La ola de calor, que se prolonga desde hace una semana, combina una cúpula de altas presiones con cambios atmosféricos vinculados al desarrollo de El Niño. El resultado es un episodio extremo que avanza hacia el norte de Europa, con alertas generalizadas en Francia, el Reino Unido, Alemania y Suiza.

Energía bajo presión

El calor empieza a dejar una lectura económica inmediata en el sistema eléctrico europeo. La oferta de electricidad se ve presionada por la baja generación eólica y por los recortes en centrales nucleares francesas, donde la elevada temperatura de los ríos limita la capacidad de refrigeración.

Las reducciones comenzaron el lunes por la noche en el reactor de Golfech, operado por Électricité de France, en el río Garona, y se ampliaron el martes a una unidad de Nogent, en el Sena. También pueden producirse nuevos recortes en otras tres instalaciones.

El problema no se limita a la generación. El fallo de dos transformadores en Bretaña, probablemente asociado al calor extremo, dejó sin suministro eléctrico a 68.000 personas.

La situación refleja una vulnerabilidad conocida, pero cada vez más relevante: en episodios de temperaturas extremas, la demanda de electricidad aumenta por el uso de aire acondicionado mientras parte de la generación disponible queda limitada por el propio calor.

Colegios y transporte

Las temperaturas extremas también han obligado a modificar el funcionamiento cotidiano de servicios públicos. Francia emitió alertas rojas por calor en un récord de 58 departamentos. En paralelo, las autoridades británicas, alemanas y suizas mantienen avisos similares.

En Francia, unos 1.800 colegios tuvieron que cerrar y otros 8.000 se vieron obligados a modificar horarios por el calor, según el ministro de Educación, Édouard Geffray. El impacto se extendió también al transporte y a la actividad turística.

El calor forzó el cierre anticipado de monumentos y espacios emblemáticos como la Torre Eiffel y el museo del Louvre, dos de los principales símbolos turísticos de París. La medida ilustra hasta qué punto los episodios extremos empiezan a afectar también a sectores de servicios que tradicionalmente se veían menos expuestos a los riesgos climáticos físicos.

El calor sube al norte

El episodio avanza ahora desde la Europa continental hacia el Reino Unido. Las temperaturas en el sur de Inglaterra alcanzaron el martes los 34,6 grados, según el Met Office, y Londres puede aproximarse a los 37 grados el miércoles y el viernes.
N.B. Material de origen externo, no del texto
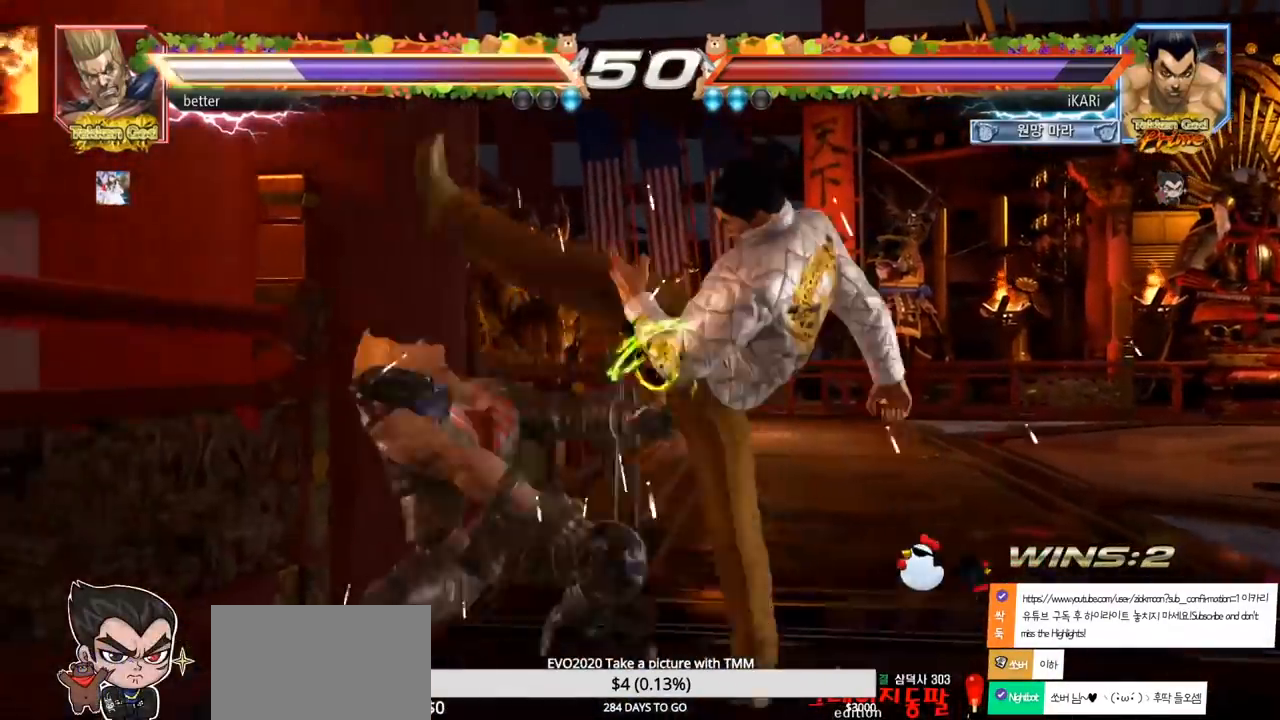
{"buttons": ["CIRCLE"], "left_stick": "down-left", "events": [[67, "left_stick", "down-left"], [283, "SQUARE", "down"], [333, "SQUARE", "up"], [450, "CIRCLE", "down"]]}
La ola de calor ya ha sido vinculada a varias muertes y coincide con un deterioro de las condiciones de sequía e incendios en Francia. Los niveles de humedad del suelo se acercan a los registros más secos observados en zonas como Alsacia, Aquitania, Auvernia, Lemosín y Midi-Pyrénées.

El riesgo agrícola y forestal se suma así a la presión energética. Menos humedad en el suelo, temperaturas extremas y estrés sobre cultivos pueden agravar el impacto económico de una ola de calor que empieza a desbordar el marco estrictamente meteorológico.

Infraestructuras expuestas

El episodio deja una lectura de fondo para Europa. Los sistemas eléctricos, las redes de transporte, los colegios, las viviendas, las ciudades y los grandes centros turísticos tendrán que adaptarse a episodios de calor más frecuentes e intensos.

La vulnerabilidad francesa es especialmente significativa porque el país depende de su parque nuclear como pieza clave de su seguridad energética. Cuando el calor limita la producción de algunas centrales, el problema climático se convierte también en una cuestión industrial y de estabilidad del sistema eléctrico.

Para los gobiernos, el reto ya no consiste solo en emitir alertas o recomendar precaución durante los picos de temperatura. La adaptación exige invertir en redes, refrigeración, edificios, planificación urbana, protección laboral, gestión del agua y protocolos para servicios esenciales.

La ola de calor europea muestra así una de las caras más tangibles del riesgo climático: no basta con medir récords de temperatura. Hay que observar qué ocurre cuando esos récords interrumpen clases, reducen producción eléctrica, cierran monumentos, dañan infraestructuras y alteran la vida diaria de millones de personas.